– Они дозволят тебе это с превеликой охотой, – сказал отец Алексей, – потому что более всего в здешних стенах боятся воодушевления и аскетизма. Все, что может отвлечь ум от истинной его цели и обратить его к вещам материальным, удостаивается поощрения со стороны настоятеля. Он сотню раз предлагал прислать мне помощника, но, подозревая в его избранниках шпионов и предателей, я неизменно находил предлоги для отказа. Однажды мне попытались навязать помощника насильно; я объявил, что, если меня не оставят в покое, если мне не позволят жить в одиночестве, я заброшу науку и перестану заниматься обсерваторией. Они уступили, потому что им некем меня заменить, а между тем монахи обожают выказывать свою ученость и хвастать лабораториями и библиотеками; кроме того, они чувствуют мою энергию и предпочитают, чтобы я растрачивал ее на научные штудии, в которых они ничего не понимают, и не мешался в их монастырские дела; ведь они знают, что в этой борьбе не смогли бы меня сломить. Итак, ступай; скажи им, что получил от меня разрешение проситься мне в помощники. Если они не согласятся сразу, выкажи неудовольствие, напусти на себя мрачный вид; несколько дней подряд побольше молись, постись, вздыхай, выставляй напоказ свое отчаяние и благочестие – чтобы не дать тебе сделаться святым, они постараются сделать из тебя ученого.
Я последовал совету отца Алексея. Против ожиданий, настоятель тотчас же согласился удовлетворить мою просьбу. Больше того, пока я благодарил его, он даже бросил на меня пристальный взгляд, в котором сквозило нечто язвительное, сатирическое; казалось, будто он мысленно потирает руки. В душе его родилась мысль, которую не смогли угадать ни я, ни отец Алексей.
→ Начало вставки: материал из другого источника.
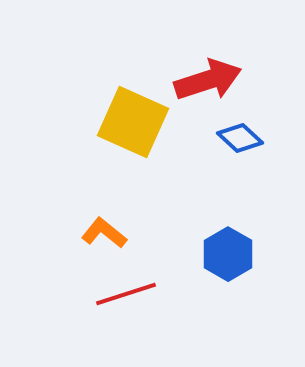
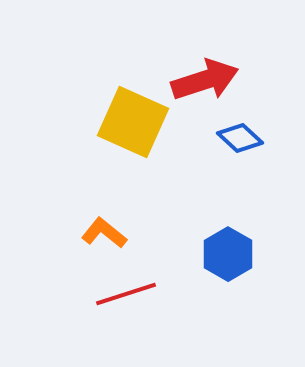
red arrow: moved 3 px left
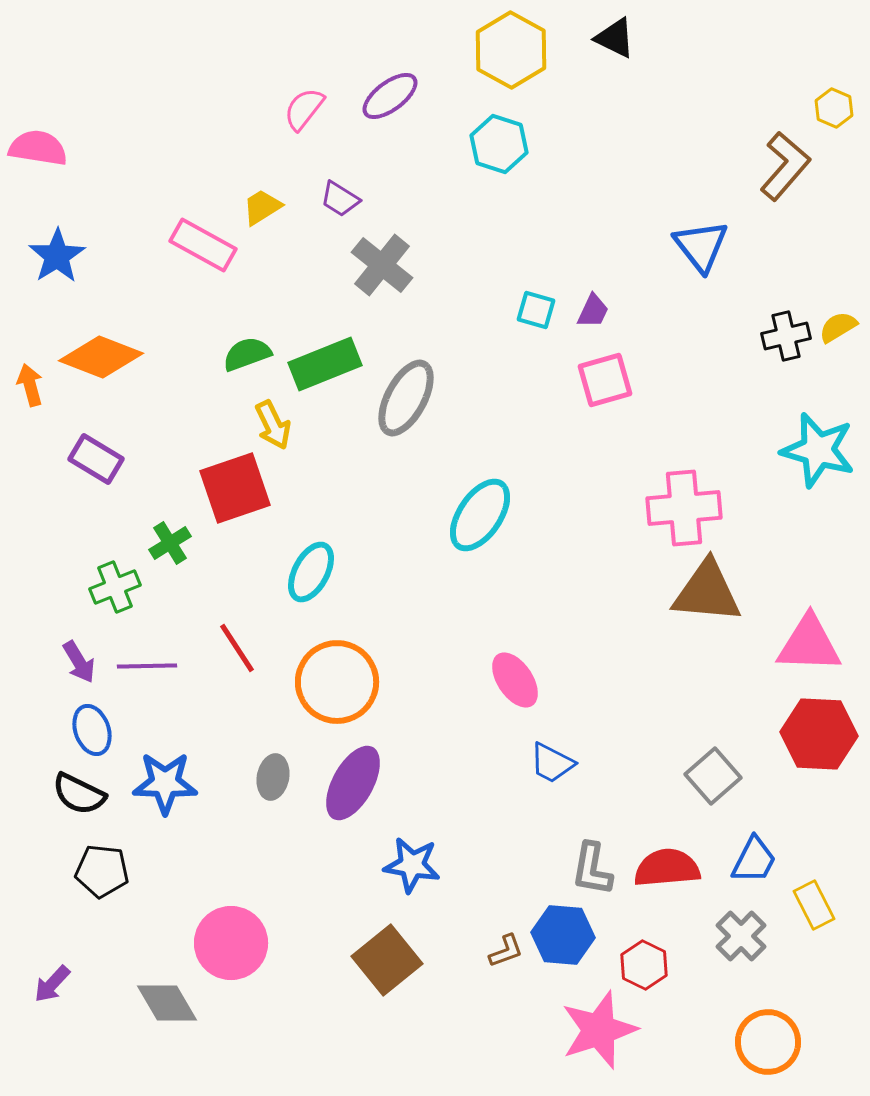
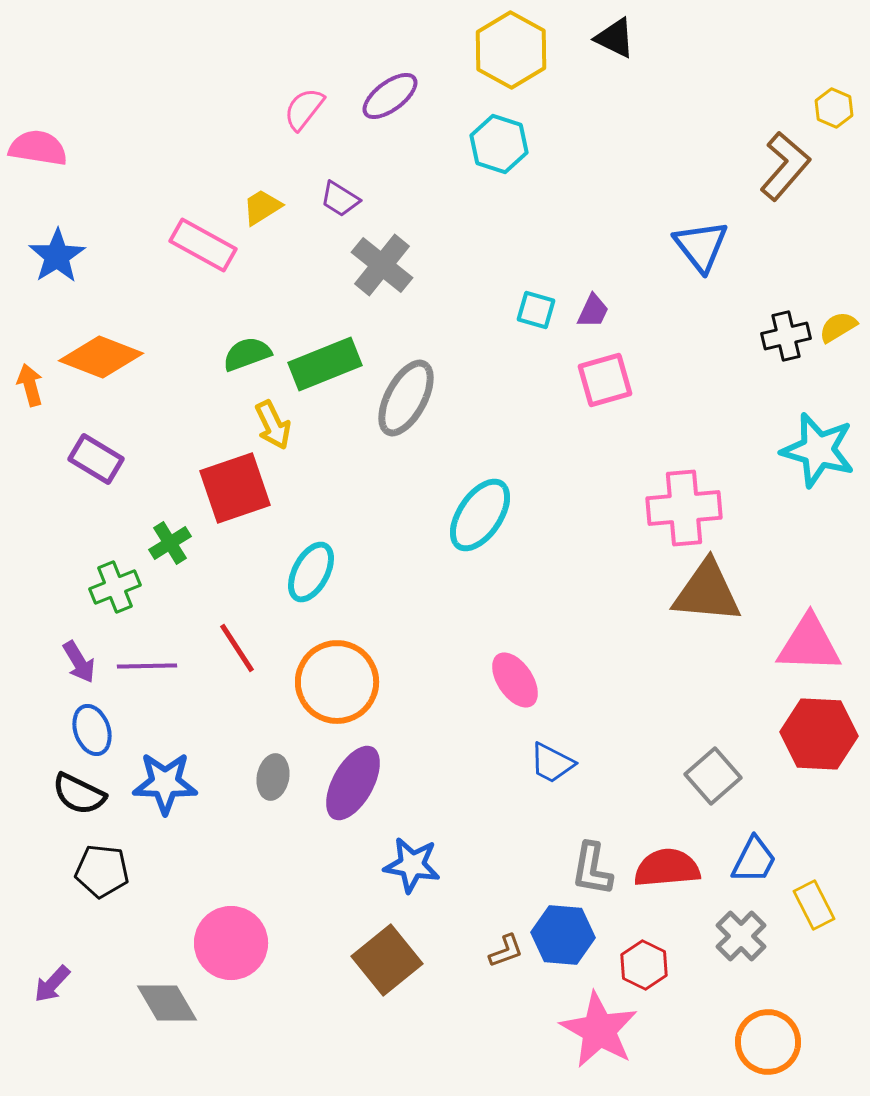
pink star at (599, 1030): rotated 24 degrees counterclockwise
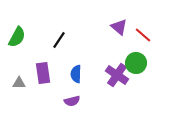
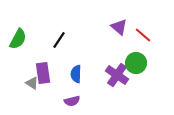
green semicircle: moved 1 px right, 2 px down
gray triangle: moved 13 px right; rotated 32 degrees clockwise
Меня немедленно освободили от большей части обязанностей послушника, дабы я мог посвящать все время учебе, и даже отвели мне крохотную келью рядом с той, где жил отец Алексей; предполагалось, что так нам будет легче вместе наблюдать по ночам звездное небо.
Именно с этих пор я по-настоящему сдружился с отцом Алексеем. С каждым днем я открывал в его душе новые сокровища и с каждым днем любил его все сильнее. Ни у кого на земле не знал я такой кроткой души и такого ангельского терпения, ни от кого не видел такой отеческой заботы. Он принялся учить меня с беспримерным усердием и тщанием. С какой же тревогой убеждался я в хрупкости его здоровья! С какой заботой ухаживал за ним днем и ночью, с каким вниманием ловил движенья его потухших глаз, пытаясь угадать малейшие его желания! Мое появление, кажется, вдохнуло жизнь в его сердце, долгое время не ведавшее человеческих привязанностей и, как он сам говорил, изголодавшееся по любви, ум же его, утомленный одиночеством и уставший сражаться с самим собой, обрадовался собеседнику. Однако чем более крепким и деятельным становился дух отца Алексея, тем слабее делалось тело. Он почти не спал, желудок его переваривал только жидкую пищу, ноги и руки то и дело надолго отнимались. Он ждал смерти спокойно, не испытывая ни страха, ни нетерпения. Что же до меня, то я не мог видеть, как он угасает, без отчаяния, ибо он открыл мне неведомый мир; сердце мое, жадное до любви, купалось в той жизни чувства, в той атмосфере доверительных бесед и сердечных излияний, какую я узнал благодаря этому внезапно обретенному другу.
Все мои первоначальные подозрения относительно расстройства его ума рассеялись без следа. Теперь охватывавшие его приступы загадочного возбуждения казались мне порывами гения; темные речи его делались для меня все более ясными, если же по временам я понимал эти речи не до конца, то винил в этом собственное невежество и жил надеждою на то, что однажды смогу понять их вполне.
Однако блаженство мое не было безоблачным. Несмелую совесть мою грыз червь. Мне казалось, что отец Алексей верит в Бога не так, как велит христианская церковь. В открытый спор мы с ним, впрочем, никогда не вступали, ибо он избегал обсуждения религиозных догматов и говорил со мною только о науке. Казалось, что мы заключили негласное соглашение: он обязался не нападать на католическую религию, я – не вступаться за нее. Если же мне случалось упомянуть в разговоре с отцом Алексеем сложный моральный казус или нерешенную теологическую проблему, он отказывался сообщить мне свое мнение на этот счет.
– В таких делах я не судья, – говорил он. – Ступайте к вашим богословам, они разбираются во всем этом, а я предпочитаю обходить схоластические лабиринты стороной; я служу своему владыке так, как считаю нужным, и не нуждаюсь в духовниках, которые указывали бы мне, что я должен думать и чего не должен; совесть моя чиста, а учиться этой казуистике мне уже поздно.